#### EXERCISE BRIEF:
The records below should be written out again, exactly.

#### RECORDS FOR THIS TASK:
○ ○ ○

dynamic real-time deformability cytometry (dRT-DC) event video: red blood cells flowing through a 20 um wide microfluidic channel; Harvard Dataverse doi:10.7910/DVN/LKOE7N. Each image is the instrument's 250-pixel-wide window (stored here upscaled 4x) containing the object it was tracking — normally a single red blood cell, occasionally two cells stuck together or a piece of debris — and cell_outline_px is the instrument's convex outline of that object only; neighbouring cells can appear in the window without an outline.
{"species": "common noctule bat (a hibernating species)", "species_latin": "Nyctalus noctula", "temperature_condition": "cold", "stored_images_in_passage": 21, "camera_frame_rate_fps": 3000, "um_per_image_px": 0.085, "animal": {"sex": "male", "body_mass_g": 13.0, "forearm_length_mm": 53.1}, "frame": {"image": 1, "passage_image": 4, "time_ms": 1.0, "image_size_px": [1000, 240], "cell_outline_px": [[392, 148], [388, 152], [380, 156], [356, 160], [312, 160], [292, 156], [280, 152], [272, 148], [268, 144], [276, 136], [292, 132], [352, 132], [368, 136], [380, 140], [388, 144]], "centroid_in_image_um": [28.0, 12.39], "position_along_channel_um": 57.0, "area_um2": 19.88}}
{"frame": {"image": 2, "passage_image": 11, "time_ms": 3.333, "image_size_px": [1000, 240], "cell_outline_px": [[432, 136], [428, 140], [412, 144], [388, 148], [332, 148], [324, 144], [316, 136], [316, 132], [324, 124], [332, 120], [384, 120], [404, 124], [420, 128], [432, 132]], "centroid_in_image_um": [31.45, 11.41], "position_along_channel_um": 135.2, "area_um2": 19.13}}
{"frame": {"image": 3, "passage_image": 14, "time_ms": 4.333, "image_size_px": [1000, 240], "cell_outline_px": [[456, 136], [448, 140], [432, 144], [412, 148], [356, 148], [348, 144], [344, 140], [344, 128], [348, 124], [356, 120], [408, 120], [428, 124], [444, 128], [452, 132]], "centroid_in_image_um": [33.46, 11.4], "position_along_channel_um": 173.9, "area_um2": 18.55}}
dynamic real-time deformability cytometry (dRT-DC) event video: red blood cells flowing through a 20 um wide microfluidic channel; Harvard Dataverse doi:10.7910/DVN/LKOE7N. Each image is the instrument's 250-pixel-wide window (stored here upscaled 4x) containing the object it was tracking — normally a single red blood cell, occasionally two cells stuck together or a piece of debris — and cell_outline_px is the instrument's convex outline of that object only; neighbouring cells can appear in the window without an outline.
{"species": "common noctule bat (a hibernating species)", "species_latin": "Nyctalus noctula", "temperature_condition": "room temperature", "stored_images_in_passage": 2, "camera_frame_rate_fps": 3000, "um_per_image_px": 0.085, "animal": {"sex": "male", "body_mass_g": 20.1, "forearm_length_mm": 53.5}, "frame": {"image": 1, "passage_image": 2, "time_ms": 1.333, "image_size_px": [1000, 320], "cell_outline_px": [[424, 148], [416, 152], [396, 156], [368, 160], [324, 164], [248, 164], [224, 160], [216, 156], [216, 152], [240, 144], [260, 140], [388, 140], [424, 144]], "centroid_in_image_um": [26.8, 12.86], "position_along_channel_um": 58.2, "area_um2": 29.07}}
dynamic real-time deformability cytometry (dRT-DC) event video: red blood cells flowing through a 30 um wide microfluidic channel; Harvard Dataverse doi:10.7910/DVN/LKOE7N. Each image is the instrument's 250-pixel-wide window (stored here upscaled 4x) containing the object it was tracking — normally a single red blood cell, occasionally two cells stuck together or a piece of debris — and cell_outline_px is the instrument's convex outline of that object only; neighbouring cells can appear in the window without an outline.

○ ○ ○

#### OUTPUT FOR THIS TASK:
dynamic real-time deformability cytometry (dRT-DC) event video: red blood cells flowing through a 20 um wide microfluidic channel; Harvard Dataverse doi:10.7910/DVN/LKOE7N. Each image is the instrument's 250-pixel-wide window (stored here upscaled 4x) containing the object it was tracking — normally a single red blood cell, occasionally two cells stuck together or a piece of debris — and cell_outline_px is the instrument's convex outline of that object only; neighbouring cells can appear in the window without an outline.
{"species": "common noctule bat (a hibernating species)", "species_latin": "Nyctalus noctula", "temperature_condition": "cold", "stored_images_in_passage": 21, "camera_frame_rate_fps": 3000, "um_per_image_px": 0.085, "animal": {"sex": "male", "body_mass_g": 13.0, "forearm_length_mm": 53.1}, "frame": {"image": 1, "passage_image": 4, "time_ms": 1.0, "image_size_px": [1000, 240], "cell_outline_px": [[392, 148], [388, 152], [380, 156], [356, 160], [312, 160], [292, 156], [280, 152], [272, 148], [268, 144], [276, 136], [292, 132], [352, 132], [368, 136], [380, 140], [388, 144]], "centroid_in_image_um": [28.0, 12.39], "position_along_channel_um": 57.0, "area_um2": 19.88}}
{"frame": {"image": 2, "passage_image": 11, "time_ms": 3.333, "image_size_px": [1000, 240], "cell_outline_px": [[432, 136], [428, 140], [412, 144], [388, 148], [332, 148], [324, 144], [316, 136], [316, 132], [324, 124], [332, 120], [384, 120], [404, 124], [420, 128], [432, 132]], "centroid_in_image_um": [31.45, 11.41], "position_along_channel_um": 135.2, "area_um2": 19.13}}
{"frame": {"image": 3, "passage_image": 14, "time_ms": 4.333, "image_size_px": [1000, 240], "cell_outline_px": [[456, 136], [448, 140], [432, 144], [412, 148], [356, 148], [348, 144], [344, 140], [344, 128], [348, 124], [356, 120], [408, 120], [428, 124], [444, 128], [452, 132]], "centroid_in_image_um": [33.46, 11.4], "position_along_channel_um": 173.9, "area_um2": 18.55}}
dynamic real-time deformability cytometry (dRT-DC) event video: red blood cells flowing through a 20 um wide microfluidic channel; Harvard Dataverse doi:10.7910/DVN/LKOE7N. Each image is the instrument's 250-pixel-wide window (stored here upscaled 4x) containing the object it was tracking — normally a single red blood cell, occasionally two cells stuck together or a piece of debris — and cell_outline_px is the instrument's convex outline of that object only; neighbouring cells can appear in the window without an outline.
{"species": "common noctule bat (a hibernating species)", "species_latin": "Nyctalus noctula", "temperature_condition": "room temperature", "stored_images_in_passage": 2, "camera_frame_rate_fps": 3000, "um_per_image_px": 0.085, "animal": {"sex": "male", "body_mass_g": 20.1, "forearm_length_mm": 53.5}, "frame": {"image": 1, "passage_image": 2, "time_ms": 1.333, "image_size_px": [1000, 320], "cell_outline_px": [[424, 148], [416, 152], [396, 156], [368, 160], [324, 164], [248, 164], [224, 160], [216, 156], [216, 152], [240, 144], [260, 140], [388, 140], [424, 144]], "centroid_in_image_um": [26.8, 12.86], "position_along_channel_um": 58.2, "area_um2": 29.07}}
dynamic real-time deformability cytometry (dRT-DC) event video: red blood cells flowing through a 30 um wide microfluidic channel; Harvard Dataverse doi:10.7910/DVN/LKOE7N. Each image is the instrument's 250-pixel-wide window (stored here upscaled 4x) containing the object it was tracking — normally a single red blood cell, occasionally two cells stuck together or a piece of debris — and cell_outline_px is the instrument's convex outline of that object only; neighbouring cells can appear in the window without an outline.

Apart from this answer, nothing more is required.